**ABOUT THIS TASK**
Consider the listing below. Extract exactly the lines from the line containing "10: (28, 115, 382.01)" to the line containing "36: (513, 59, 216.76)", both included.

=== RECORDS ===

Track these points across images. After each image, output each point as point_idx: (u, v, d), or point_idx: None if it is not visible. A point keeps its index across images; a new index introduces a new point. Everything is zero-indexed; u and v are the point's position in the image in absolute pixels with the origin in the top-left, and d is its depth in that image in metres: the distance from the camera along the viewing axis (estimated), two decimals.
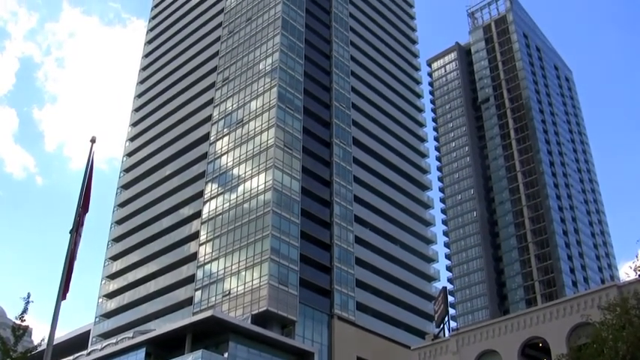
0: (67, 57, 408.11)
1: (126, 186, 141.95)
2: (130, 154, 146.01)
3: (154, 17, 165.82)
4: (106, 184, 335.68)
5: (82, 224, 24.58)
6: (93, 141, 25.62)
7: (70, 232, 24.09)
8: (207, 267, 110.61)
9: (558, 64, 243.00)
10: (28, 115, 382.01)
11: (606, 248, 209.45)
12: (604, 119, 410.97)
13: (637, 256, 43.83)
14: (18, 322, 32.48)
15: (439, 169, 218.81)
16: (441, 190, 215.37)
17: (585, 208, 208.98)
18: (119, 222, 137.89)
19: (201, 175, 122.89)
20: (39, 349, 34.18)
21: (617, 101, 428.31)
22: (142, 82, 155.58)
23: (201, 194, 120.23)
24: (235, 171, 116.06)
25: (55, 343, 23.49)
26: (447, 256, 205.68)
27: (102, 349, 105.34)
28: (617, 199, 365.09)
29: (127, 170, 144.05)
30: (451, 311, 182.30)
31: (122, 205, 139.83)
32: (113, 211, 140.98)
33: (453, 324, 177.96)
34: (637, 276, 45.13)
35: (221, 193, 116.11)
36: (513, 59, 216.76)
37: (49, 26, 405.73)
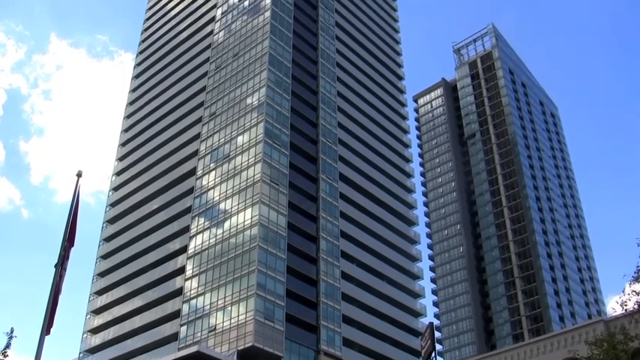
0: (54, 89, 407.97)
1: (111, 220, 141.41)
2: (116, 189, 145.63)
3: (141, 52, 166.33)
4: (92, 218, 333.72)
5: (68, 258, 24.46)
6: (79, 175, 25.58)
7: (55, 266, 23.95)
8: (193, 302, 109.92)
9: (544, 100, 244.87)
10: (14, 147, 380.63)
11: (593, 283, 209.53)
12: (590, 154, 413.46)
13: (624, 291, 43.84)
14: (0, 357, 32.08)
15: (426, 204, 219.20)
16: (428, 225, 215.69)
17: (572, 244, 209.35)
18: (104, 256, 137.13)
19: (187, 210, 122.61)
20: None
21: (602, 135, 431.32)
22: (128, 116, 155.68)
23: (187, 229, 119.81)
24: (222, 206, 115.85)
25: None
26: (434, 292, 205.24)
27: None
28: (603, 235, 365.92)
29: (113, 205, 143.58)
30: (438, 347, 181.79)
31: (108, 239, 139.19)
32: (99, 246, 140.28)
33: None
34: (624, 311, 45.16)
35: (207, 228, 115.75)
36: (499, 95, 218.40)
37: (37, 58, 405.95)
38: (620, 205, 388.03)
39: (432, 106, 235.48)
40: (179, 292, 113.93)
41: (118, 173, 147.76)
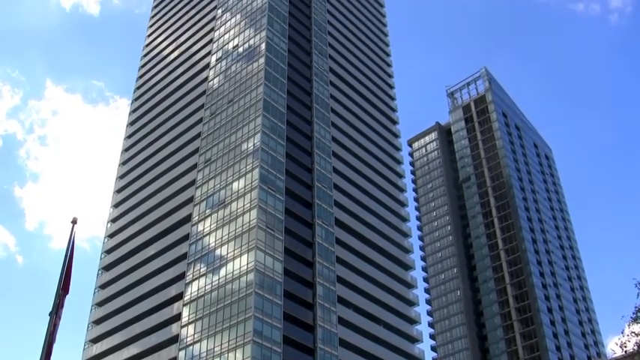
0: (49, 135, 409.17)
1: (107, 267, 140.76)
2: (111, 236, 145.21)
3: (136, 99, 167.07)
4: (88, 264, 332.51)
5: (62, 306, 24.32)
6: (74, 222, 25.55)
7: (49, 315, 23.80)
8: (190, 349, 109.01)
9: (538, 142, 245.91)
10: (8, 192, 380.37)
11: (591, 325, 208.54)
12: (585, 194, 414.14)
13: (623, 332, 43.53)
14: None
15: (422, 248, 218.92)
16: (424, 269, 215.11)
17: (569, 285, 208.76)
18: (100, 304, 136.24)
19: (183, 257, 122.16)
20: None
21: (597, 176, 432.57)
22: (123, 163, 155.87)
23: (183, 276, 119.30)
24: (218, 252, 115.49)
25: None
26: (432, 336, 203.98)
27: None
28: (600, 275, 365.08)
29: (109, 251, 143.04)
30: None
31: (103, 286, 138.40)
32: (94, 293, 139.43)
33: None
34: (623, 352, 44.85)
35: (203, 275, 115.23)
36: (493, 138, 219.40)
37: (33, 104, 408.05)
38: (617, 246, 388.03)
39: (426, 150, 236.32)
40: (175, 339, 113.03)
41: (114, 220, 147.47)
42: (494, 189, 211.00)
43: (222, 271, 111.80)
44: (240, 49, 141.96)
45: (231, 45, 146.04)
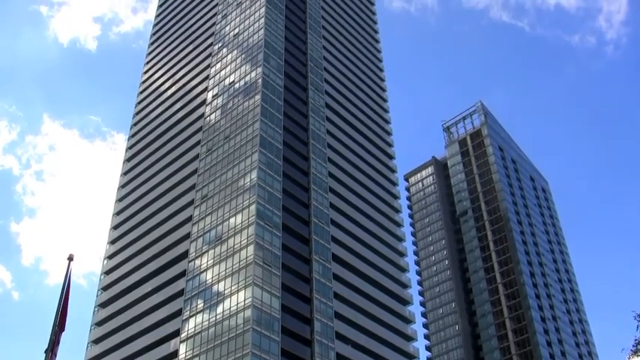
0: (46, 170, 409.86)
1: (103, 304, 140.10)
2: (107, 272, 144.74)
3: (133, 135, 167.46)
4: (84, 300, 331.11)
5: (58, 343, 24.30)
6: (70, 259, 25.59)
7: (45, 352, 23.78)
8: None
9: (534, 175, 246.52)
10: (4, 228, 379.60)
11: (591, 358, 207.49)
12: (582, 227, 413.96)
13: None
14: None
15: (420, 283, 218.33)
16: (422, 304, 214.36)
17: (568, 318, 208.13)
18: (96, 341, 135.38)
19: (180, 293, 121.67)
20: None
21: (593, 208, 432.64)
22: (120, 199, 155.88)
23: (180, 312, 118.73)
24: (214, 288, 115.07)
25: None
26: None
27: None
28: (599, 307, 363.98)
29: (105, 288, 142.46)
30: None
31: (99, 323, 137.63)
32: (90, 330, 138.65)
33: None
34: None
35: (200, 311, 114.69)
36: (490, 172, 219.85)
37: (30, 139, 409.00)
38: (615, 278, 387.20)
39: (423, 185, 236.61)
40: None
41: (110, 256, 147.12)
42: (492, 223, 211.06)
43: (220, 308, 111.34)
44: (237, 86, 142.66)
45: (227, 81, 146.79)
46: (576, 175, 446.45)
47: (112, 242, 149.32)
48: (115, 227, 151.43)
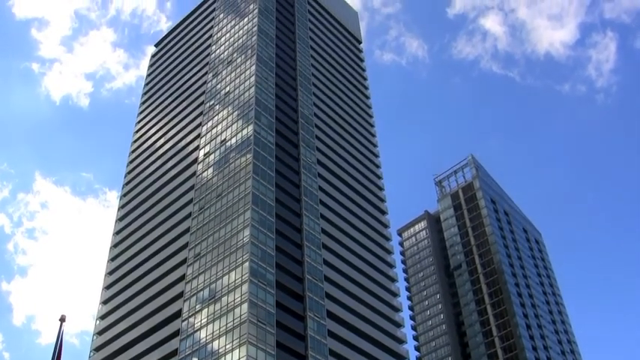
0: (38, 228, 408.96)
1: None
2: (100, 333, 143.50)
3: (125, 194, 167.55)
4: None
5: None
6: (62, 320, 25.40)
7: None
8: None
9: (527, 227, 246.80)
10: None
11: None
12: (577, 277, 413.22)
13: None
14: None
15: (415, 337, 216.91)
16: (419, 359, 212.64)
17: None
18: None
19: (174, 353, 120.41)
20: None
21: (589, 258, 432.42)
22: (113, 259, 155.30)
23: None
24: (209, 347, 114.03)
25: None
26: None
27: None
28: (597, 357, 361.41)
29: (98, 349, 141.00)
30: None
31: None
32: None
33: None
34: None
35: None
36: (483, 225, 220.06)
37: (21, 196, 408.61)
38: (612, 327, 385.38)
39: (416, 239, 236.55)
40: None
41: (103, 317, 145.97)
42: (486, 276, 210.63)
43: None
44: (228, 143, 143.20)
45: (219, 139, 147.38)
46: (569, 225, 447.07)
47: (105, 302, 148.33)
48: (108, 287, 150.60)
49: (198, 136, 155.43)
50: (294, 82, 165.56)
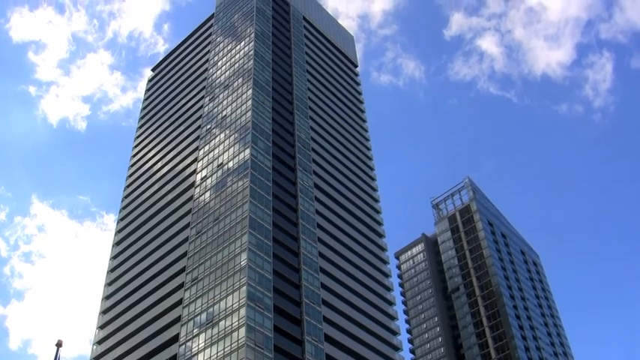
0: (34, 251, 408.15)
1: None
2: (97, 358, 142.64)
3: (122, 219, 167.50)
4: None
5: None
6: (59, 345, 25.43)
7: None
8: None
9: (525, 249, 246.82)
10: None
11: None
12: (576, 298, 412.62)
13: None
14: None
15: None
16: None
17: None
18: None
19: None
20: None
21: (586, 279, 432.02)
22: (110, 283, 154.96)
23: None
24: None
25: None
26: None
27: None
28: None
29: None
30: None
31: None
32: None
33: None
34: None
35: None
36: (480, 247, 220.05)
37: (18, 220, 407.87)
38: (610, 349, 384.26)
39: (414, 262, 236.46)
40: None
41: (100, 342, 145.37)
42: (484, 298, 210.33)
43: None
44: (226, 167, 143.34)
45: (216, 163, 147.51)
46: (567, 247, 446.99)
47: (102, 327, 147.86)
48: (105, 312, 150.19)
49: (196, 159, 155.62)
50: (290, 106, 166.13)
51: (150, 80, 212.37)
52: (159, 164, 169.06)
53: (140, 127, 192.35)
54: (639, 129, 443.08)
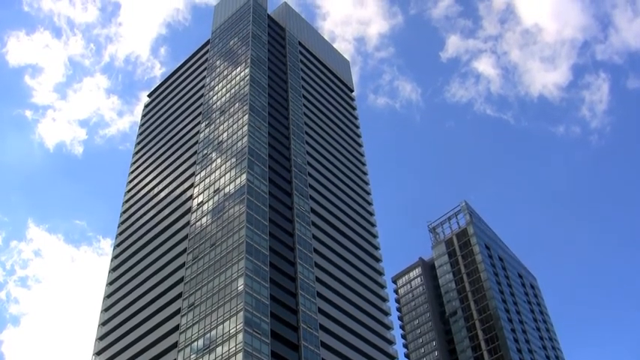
0: (31, 276, 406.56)
1: None
2: None
3: (118, 244, 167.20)
4: None
5: None
6: None
7: None
8: None
9: (522, 272, 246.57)
10: None
11: None
12: (574, 321, 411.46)
13: None
14: None
15: None
16: None
17: None
18: None
19: None
20: None
21: (585, 301, 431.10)
22: (106, 309, 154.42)
23: None
24: None
25: None
26: None
27: None
28: None
29: None
30: None
31: None
32: None
33: None
34: None
35: None
36: (477, 271, 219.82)
37: (14, 244, 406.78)
38: None
39: (411, 286, 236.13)
40: None
41: None
42: (482, 322, 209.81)
43: None
44: (222, 192, 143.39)
45: (212, 188, 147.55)
46: (565, 269, 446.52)
47: (98, 353, 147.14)
48: (101, 338, 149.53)
49: (192, 185, 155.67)
50: (286, 131, 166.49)
51: (146, 105, 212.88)
52: (156, 189, 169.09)
53: (137, 153, 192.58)
54: (635, 149, 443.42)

===

**RESPONSE TO THIS TASK**
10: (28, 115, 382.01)
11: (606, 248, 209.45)
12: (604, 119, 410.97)
13: (637, 256, 43.83)
14: (18, 322, 32.48)
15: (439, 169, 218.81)
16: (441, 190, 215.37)
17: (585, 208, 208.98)
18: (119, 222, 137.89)
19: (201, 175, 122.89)
20: (39, 349, 34.18)
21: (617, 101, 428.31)
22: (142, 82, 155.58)
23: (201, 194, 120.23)
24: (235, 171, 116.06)
25: (55, 343, 23.49)
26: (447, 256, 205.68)
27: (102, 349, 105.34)
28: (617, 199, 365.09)
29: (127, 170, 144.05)
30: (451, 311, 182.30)
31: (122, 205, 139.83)
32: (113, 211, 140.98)
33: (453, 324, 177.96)
34: (637, 276, 45.13)
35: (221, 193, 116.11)
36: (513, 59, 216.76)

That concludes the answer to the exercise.